RE-POSE: Synergizing Reinforcement Learning-Based Partitioning and Offloading for Edge Object Detection
Jianrui Shi, Yong Zhao, Zeyang Cui, Xiaoming Shen, Minhang Zeng, Xiaojie Liu
TL;DR
The paper addresses real-time object detection on edge devices under tight resource and latency constraints. It introduces RE-POSE, a framework that combines RL-driven non-uniform frame partitioning (RL-DCA) with a DP-based parallel offloading strategy to multiple edge servers. Key contributions include a PPO-based clustering agent with a tailored reward function, a partition-level MCKP formulation for per-block model selection, and a DP-based offloading pipeline that preserves high accuracy within latency budgets. Empirical results on four Jetson Orin NX devices using the PANDA dataset show substantial improvements in mAP under latency constraints, demonstrating practical potential for scalable, accurate edge video analytics in dense scenes.
Abstract
Object detection plays a crucial role in smart video analysis, with applications ranging from autonomous driving and security to smart cities.

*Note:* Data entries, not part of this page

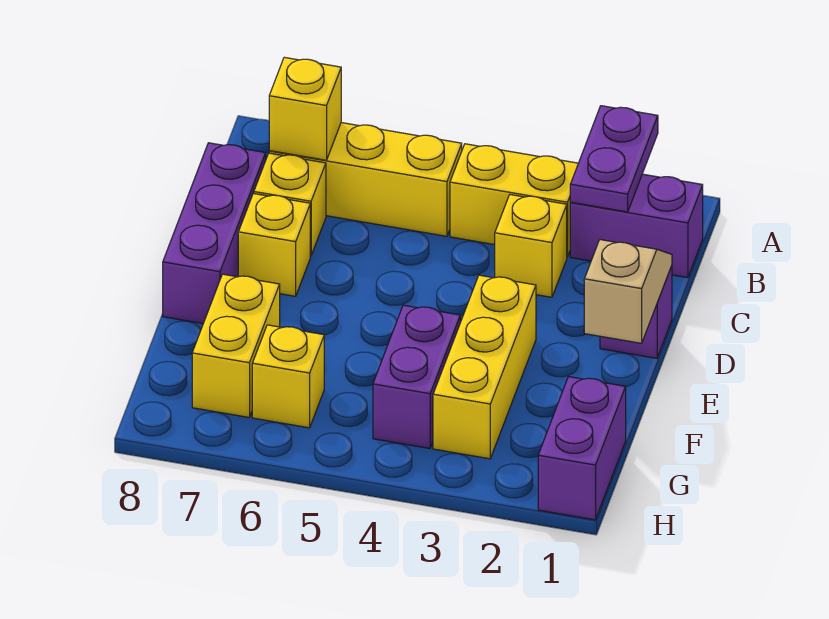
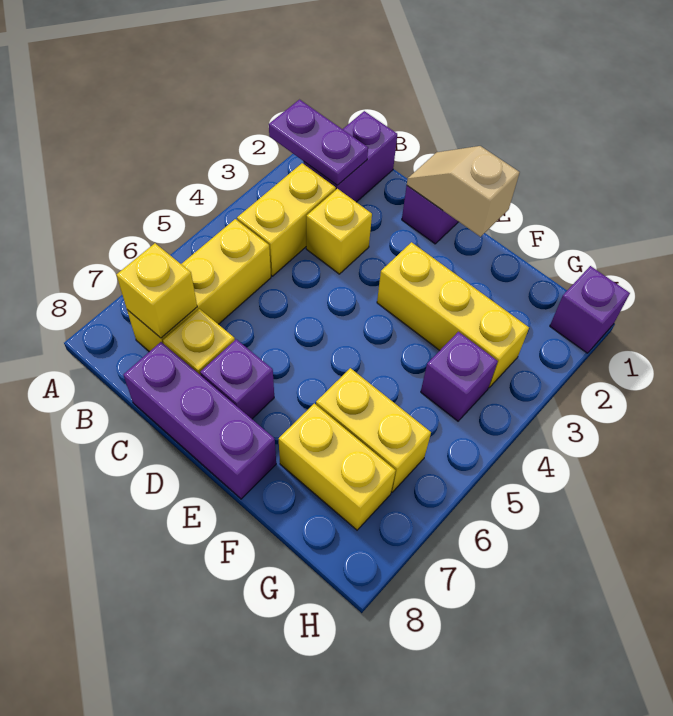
yellow 1x1 brick [238,193,310,296] -> purple 1x1 brick [200,339,274,419]
purple 1x2 brick [373,305,460,448] -> purple 1x1 brick [421,332,498,421]
purple 1x2 brick [538,377,626,520] -> purple 1x1 brick [550,266,630,353]
yellow 1x1 brick [252,325,324,428] -> yellow 1x2 brick [316,368,431,492]

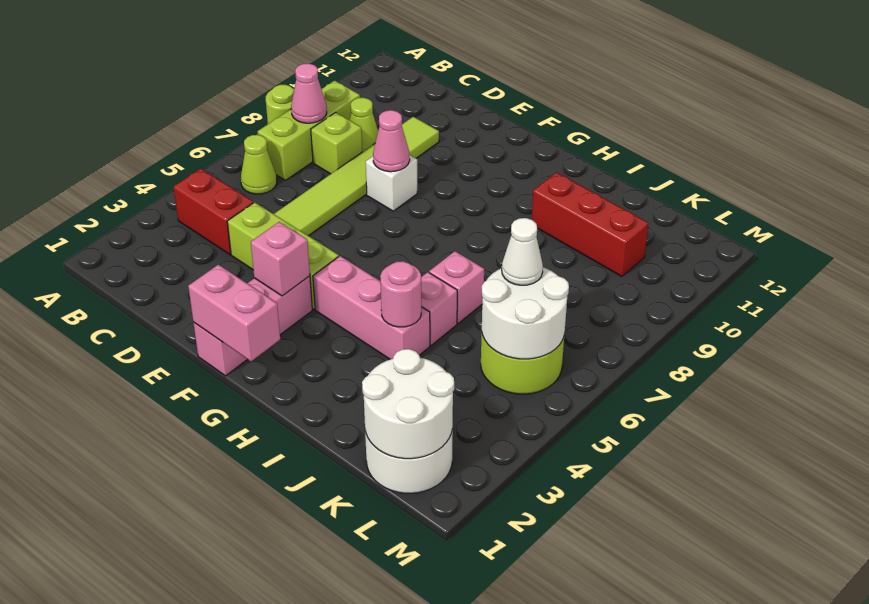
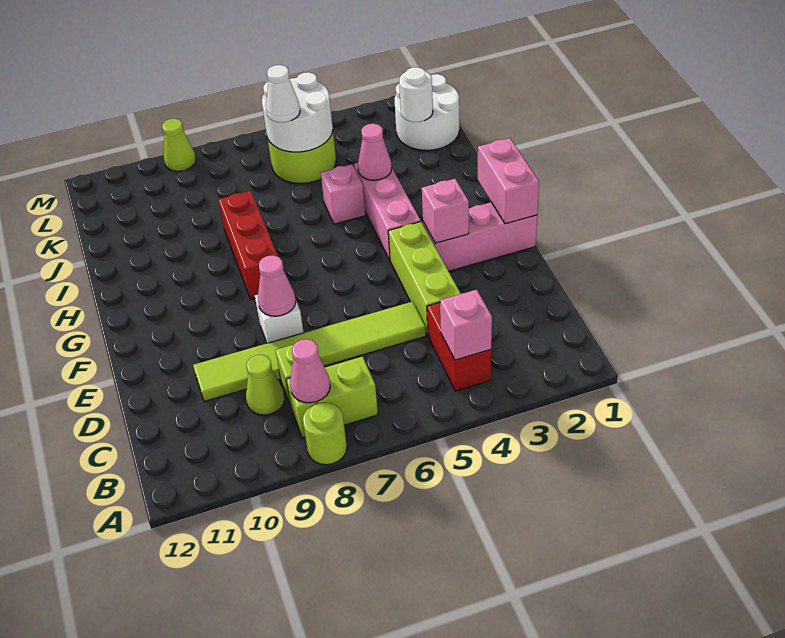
lime 1x1 cone [241,134,277,194] -> lime 1x1 cone moved to [162,119,196,171]
lime 1x3 brick [258,81,360,180] -> lime 1x2 brick [286,357,378,438]
pink 1x1 round brick [380,261,421,327] -> pink 1x1 cone [358,124,392,180]
pink 1x1 brick [429,251,484,323] -> pink 1x1 brick moved to [440,290,492,360]
red 1x3 brick [532,172,649,277] -> red 1x3 brick moved to [218,191,278,299]
white 2x2 round brick [362,349,454,459] -> white 1x1 round brick [399,67,433,122]

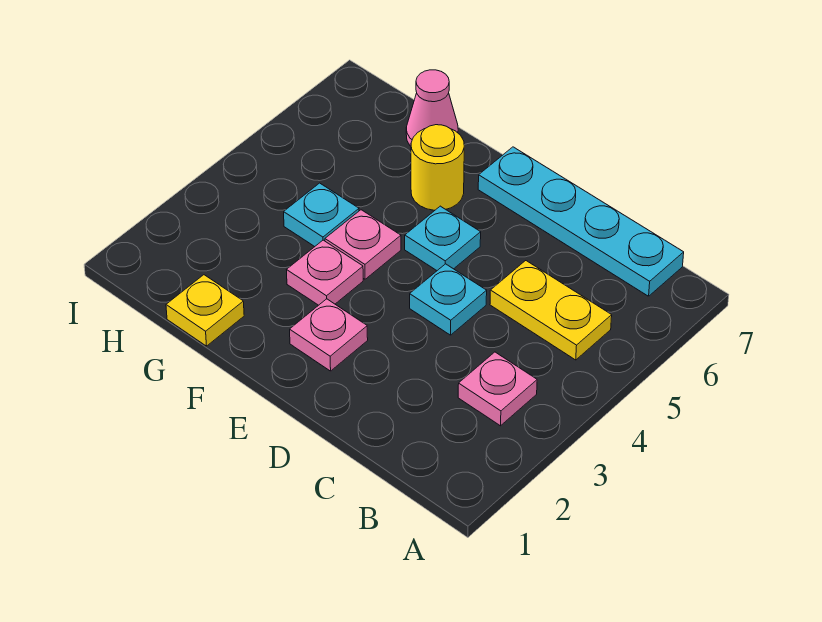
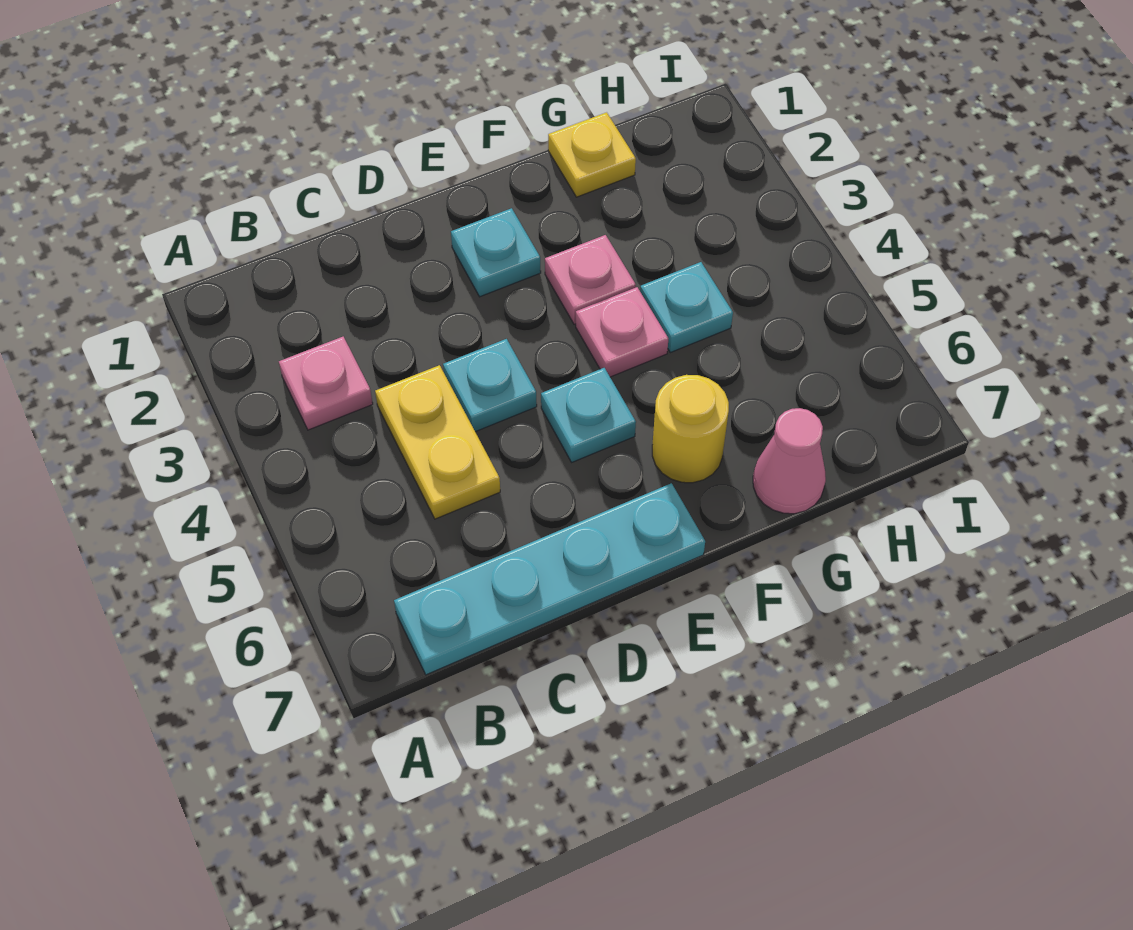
yellow 1x2 plate [490,261,612,360] -> yellow 1x2 plate turned to [375,365,500,519]
pink 1x1 plate [290,299,368,371] -> cyan 1x1 plate [451,208,541,297]

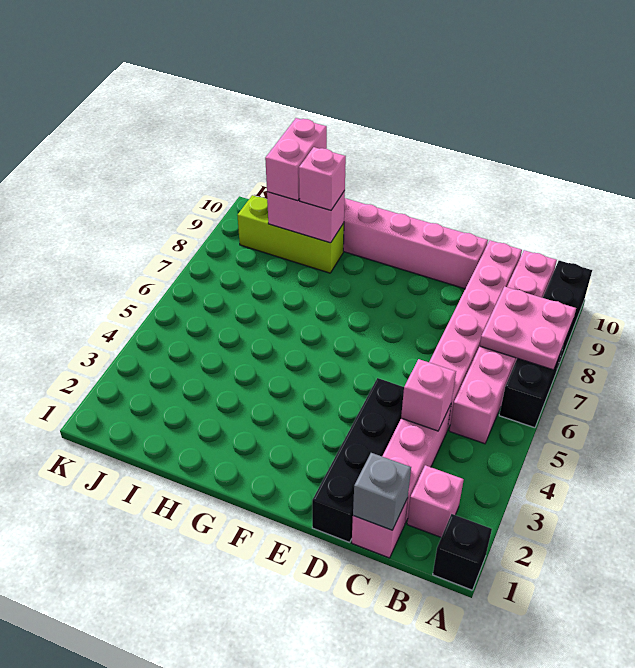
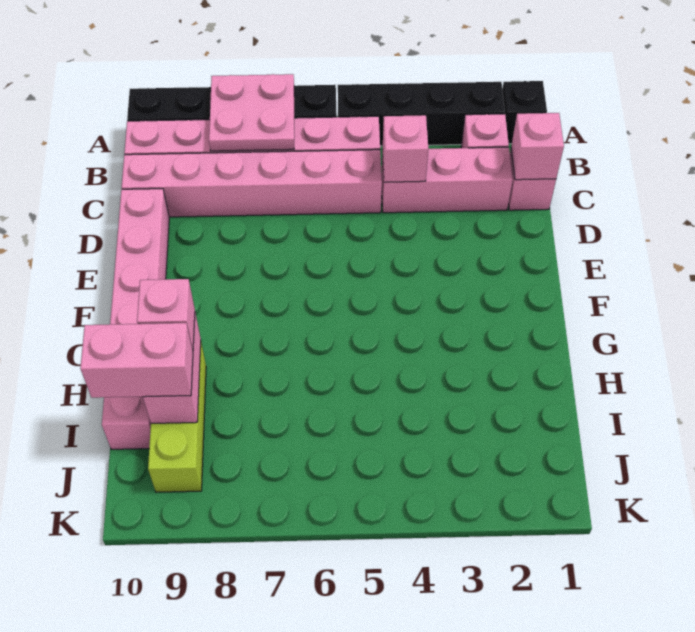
grey 1x1 brick [353,453,411,530] -> pink 1x1 brick [511,113,564,180]
black 1x4 brick [312,378,404,542] -> black 1x4 brick moved to [338,82,505,146]

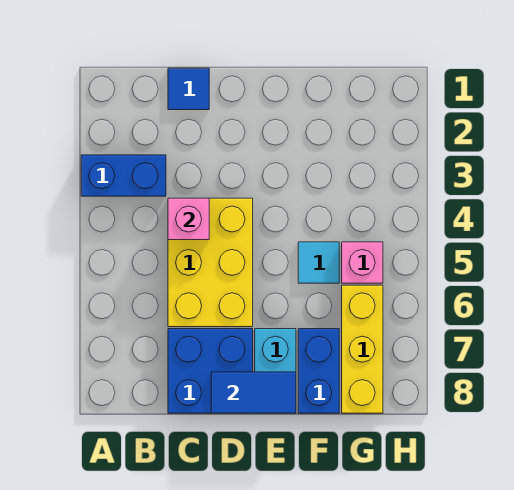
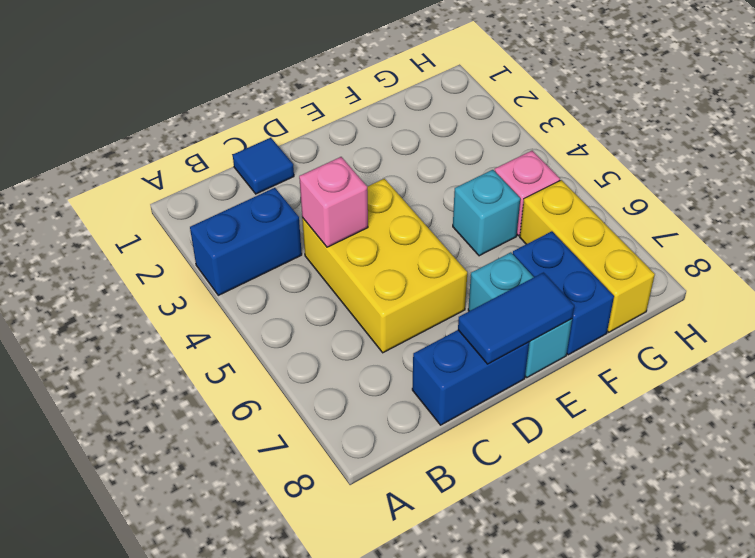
blue 2x2 brick [168,329,253,413] -> blue 1x2 brick [412,330,529,425]
cyan 1x1 tile [298,242,339,283] -> cyan 1x1 brick [453,170,520,256]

However, achieving real-time object detection on edge devices presents significant challenges due to their limited computational resources and the high demands of deep neural network (DNN)-based detection models, particularly when processing high-resolution video. Conventional strategies, such as input down-sampling and network up-scaling, often compromise detection accuracy for faster performance or lead to higher inference latency. To address these issues, this paper introduces RE-POSE, a Reinforcement Learning (RL)-Driven Partitioning and Edge Offloading framework designed to optimize the accuracy-latency trade-off in resource-constrained edge environments. Our approach features an RL-Based Dynamic Clustering Algorithm (RL-DCA) that partitions video frames into non-uniform blocks based on object distribution and the computational characteristics of DNNs. Furthermore, a parallel edge offloading scheme is implemented to distribute these blocks across multiple edge servers for concurrent processing. Experimental evaluations show that RE-POSE significantly enhances detection accuracy and reduces inference latency, surpassing existing methods.